All three men experience the initial humiliation of searching for a new job less glamorous and on inferior pay than the one they were just released from. Cars are sold, houses are mortgaged and suits become more and more meaningless as our company men slowly lose hope of ever being able to hit those financial highs they once saw as routine.
One irregularity to be found in The Company Men regards Ben Affleck’s character Bobby, a family man who has just been released from his $110,000 per year salary. He is then offered another job but on a much smaller salary of $65,000 per annum. He rejects of course, yet then finds himself swallowing his pride to work on a building site for his wife’s brother (Kevin Costner) for presumably an even smaller wage packet. Why reject a bad deal to accept an even worse one?

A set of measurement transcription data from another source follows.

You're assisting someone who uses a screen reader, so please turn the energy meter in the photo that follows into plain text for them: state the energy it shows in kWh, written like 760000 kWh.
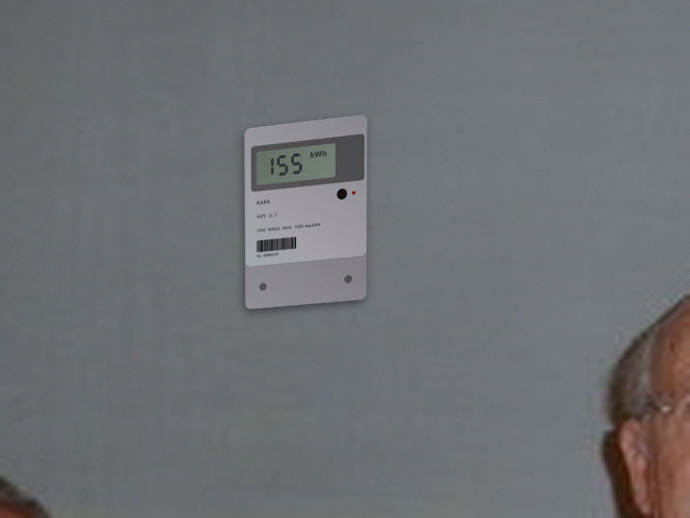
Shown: 155 kWh
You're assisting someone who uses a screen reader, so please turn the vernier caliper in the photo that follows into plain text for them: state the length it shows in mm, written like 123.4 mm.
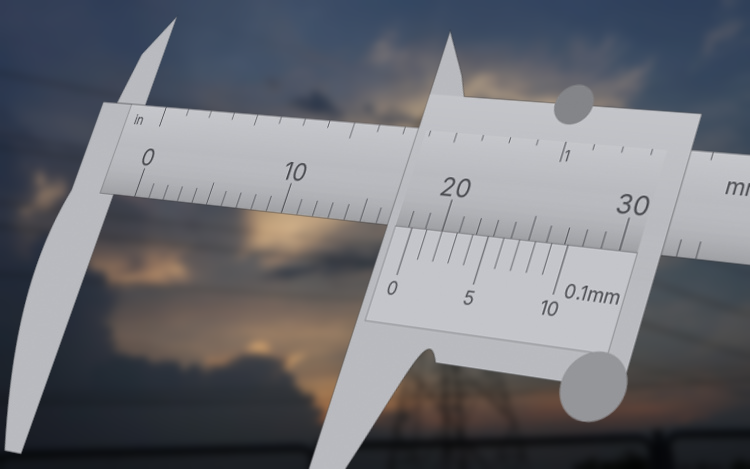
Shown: 18.2 mm
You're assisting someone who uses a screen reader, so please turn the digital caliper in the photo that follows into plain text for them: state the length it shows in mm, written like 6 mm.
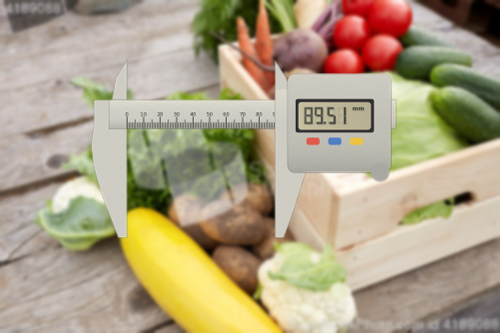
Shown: 89.51 mm
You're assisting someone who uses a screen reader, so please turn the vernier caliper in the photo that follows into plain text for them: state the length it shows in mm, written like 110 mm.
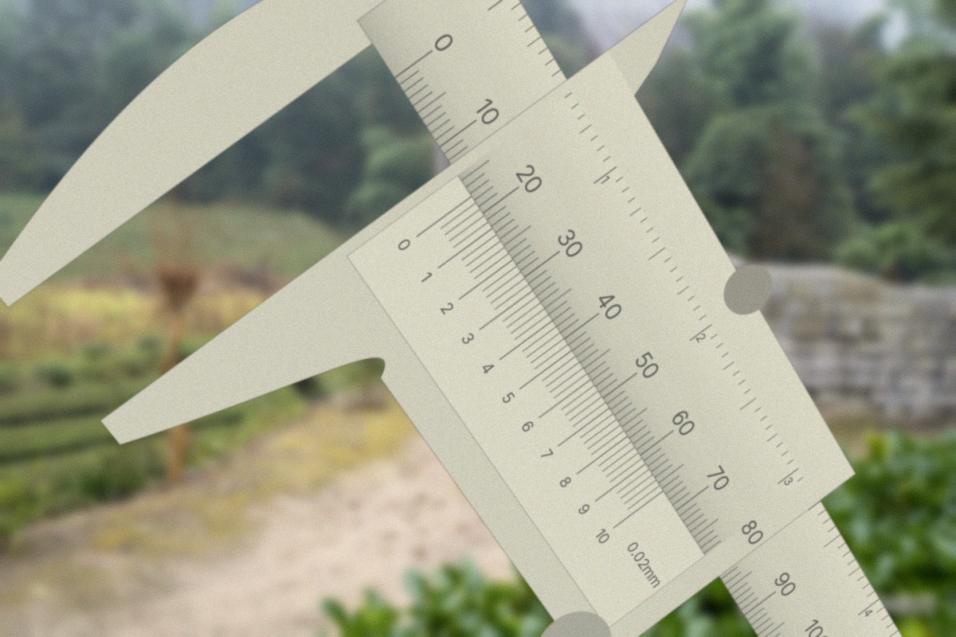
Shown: 17.4 mm
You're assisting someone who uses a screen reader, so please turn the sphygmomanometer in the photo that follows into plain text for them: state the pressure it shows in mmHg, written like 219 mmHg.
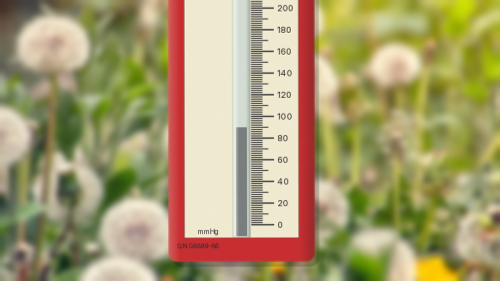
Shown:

The three men are sympathetic but irritating. These are grown men who have worked on large salaries for decades, yet one week of unemployment and they’re panicking over whether or not they can make the golf membership payments. Haven’t these guys heard of savings? None appear to be blowing wads of cash on fancy extreme lifestyles, so where has all the money gone? But as The Company Men isn’t based on fact, maybe a little irregularity can be accepted.
The Company Men is finely acted and directed, but lacks the sharp dialogue and sense of desperation that a film covering this sort of subject needs. Another film that revolves around men in suits losing their jobs is Glengarry Glen Ross, which is packed with witty dialogue, and more importantly, you find yourself suffering with them, you feel their pain. When they lose a lead, you’re right there with them. When Bobby is forced to sell his Porsche however, no tears are shed.